▸ PAGE TEXT
=====

Non-road diesel remains a strong new market for platinum, with only Europe and the US covered by legislation at this stage, accounting for approximately a fifth of the world’s non-road vehicle fleet. China and India are expected to follow in 2015/16 and other emerging countries after that. Estimates of on-road heavy duty diesel vehicles have been upgraded, due to stronger than expected orders. This is driven by new Tier VI emission legislation coming in 2014 and some retro fitting.

Diesels in Europe are back above 50% market share. The US also showed growth in diesel market share and is expected to increase from around 3% currently, to slightly more than double this figure by 2017.

We have seen sales in China, the world’s largest jewellery market, increase by more than 10% year on year (800,000 ounces up to September 2011) despite the Dollar platinum price on average being 13% higher this year compared to 2010. Record high gold prices and the strong price increase in palladium, used in competing white gold, contributed to platinum appearing more affordable in relative terms.

=====

▸ PROVIDED MATERIAL

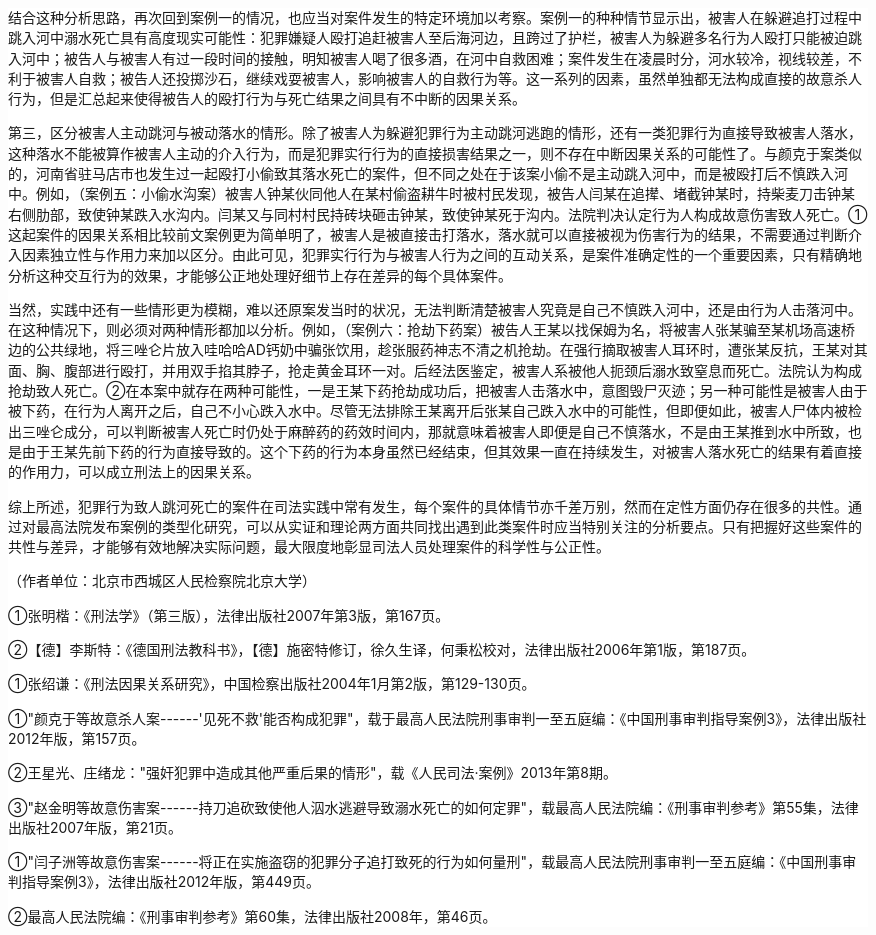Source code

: 结合这种分析思路，再次回到案例一的情况，也应当对案件发生的特定环境加以考察。案例一的种种情节显示出，被害人在躲避追打过程中跳入河中溺水死亡具有高度现实可能性：犯罪嫌疑人殴打追赶被害人至后海河边，且跨过了护栏，被害人为躲避多名行为人殴打只能被迫跳入河中；被告人与被害人有过一段时间的接触，明知被害人喝了很多酒，在河中自救困难；案件发生在凌晨时分，河水较冷，视线较差，不利于被害人自救；被告人还投掷沙石，继续戏耍被害人，影响被害人的自救行为等。这一系列的因素，虽然单独都无法构成直接的故意杀人行为，但是汇总起来使得被告人的殴打行为与死亡结果之间具有不中断的因果关系。

第三，区分被害人主动跳河与被动落水的情形。除了被害人为躲避犯罪行为主动跳河逃跑的情形，还有一类犯罪行为直接导致被害人落水，这种落水不能被算作被害人主动的介入行为，而是犯罪实行行为的直接损害结果之一，则不存在中断因果关系的可能性了。与颜克于案类似的，河南省驻马店市也发生过一起殴打小偷致其落水死亡的案件，但不同之处在于该案小偷不是主动跳入河中，而是被殴打后不慎跌入河中。例如，（案例五：小偷水沟案）被害人钟某伙同他人在某村偷盗耕牛时被村民发现，被告人闫某在追撵、堵截钟某时，持柴麦刀击钟某右侧肋部，致使钟某跌入水沟内。闫某又与同村村民持砖块砸击钟某，致使钟某死于沟内。法院判决认定行为人构成故意伤害致人死亡。①这起案件的因果关系相比较前文案例更为简单明了，被害人是被直接击打落水，落水就可以直接被视为伤害行为的结果，不需要通过判断介入因素独立性与作用力来加以区分。由此可见，犯罪实行行为与被害人行为之间的互动关系，是案件准确定性的一个重要因素，只有精确地分析这种交互行为的效果，才能够公正地处理好细节上存在差异的每个具体案件。

当然，实践中还有一些情形更为模糊，难以还原案发当时的状况，无法判断清楚被害人究竟是自己不慎跌入河中，还是由行为人击落河中。在这种情况下，则必须对两种情形都加以分析。例如，（案例六：抢劫下药案）被告人王某以找保姆为名，将被害人张某骗至某机场高速桥边的公共绿地，将三唑仑片放入哇哈哈AD钙奶中骗张饮用，趁张服药神志不清之机抢劫。在强行摘取被害人耳环时，遭张某反抗，王某对其面、胸、腹部进行殴打，并用双手掐其脖子，抢走黄金耳环一对。后经法医鉴定，被害人系被他人扼颈后溺水致窒息而死亡。法院认为构成抢劫致人死亡。②在本案中就存在两种可能性，一是王某下药抢劫成功后，把被害人击落水中，意图毁尸灭迹；另一种可能性是被害人由于被下药，在行为人离开之后，自己不小心跌入水中。尽管无法排除王某离开后张某自己跌入水中的可能性，但即便如此，被害人尸体内被检出三唑仑成分，可以判断被害人死亡时仍处于麻醉药的药效时间内，那就意味着被害人即便是自己不慎落水，不是由王某推到水中所致，也是由于王某先前下药的行为直接导致的。这个下药的行为本身虽然已经结束，但其效果一直在持续发生，对被害人落水死亡的结果有着直接的作用力，可以成立刑法上的因果关系。

综上所述，犯罪行为致人跳河死亡的案件在司法实践中常有发生，每个案件的具体情节亦千差万别，然而在定性方面仍存在很多的共性。通过对最高法院发布案例的类型化研究，可以从实证和理论两方面共同找出遇到此类案件时应当特别关注的分析要点。只有把握好这些案件的共性与差异，才能够有效地解决实际问题，最大限度地彰显司法人员处理案件的科学性与公正性。

（作者单位：北京市西城区人民检察院北京大学）

①张明楷：《刑法学》（第三版），法律出版社2007年第3版，第167页。

②【德】李斯特：《德国刑法教科书》，【德】施密特修订，徐久生译，何秉松校对，法律出版社2006年第1版，第187页。

①张绍谦：《刑法因果关系研究》，中国检察出版社2004年1月第2版，第129-130页。

①"颜克于等故意杀人案------'见死不救'能否构成犯罪"，载于最高人民法院刑事审判一至五庭编：《中国刑事审判指导案例3》，法律出版社2012年版，第157页。

②王星光、庄绪龙："强奸犯罪中造成其他严重后果的情形"，载《人民司法·案例》2013年第8期。

③"赵金明等故意伤害案------持刀追砍致使他人泅水逃避导致溺水死亡的如何定罪"，载最高人民法院编：《刑事审判参考》第55集，法律出版社2007年版，第21页。

①"闫子洲等故意伤害案------将正在实施盗窃的犯罪分子追打致死的行为如何量刑"，载最高人民法院刑事审判一至五庭编：《中国刑事审判指导案例3》，法律出版社2012年版，第449页。

②最高人民法院编：《刑事审判参考》第60集，法律出版社2008年，第46页。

=====

▸ ABOUT THIS EXERCISE
Please answer from the platinum market text: by how much did platinum jewelry sales in China rise year on year?

▸ TASK ANSWER
By more than 10%.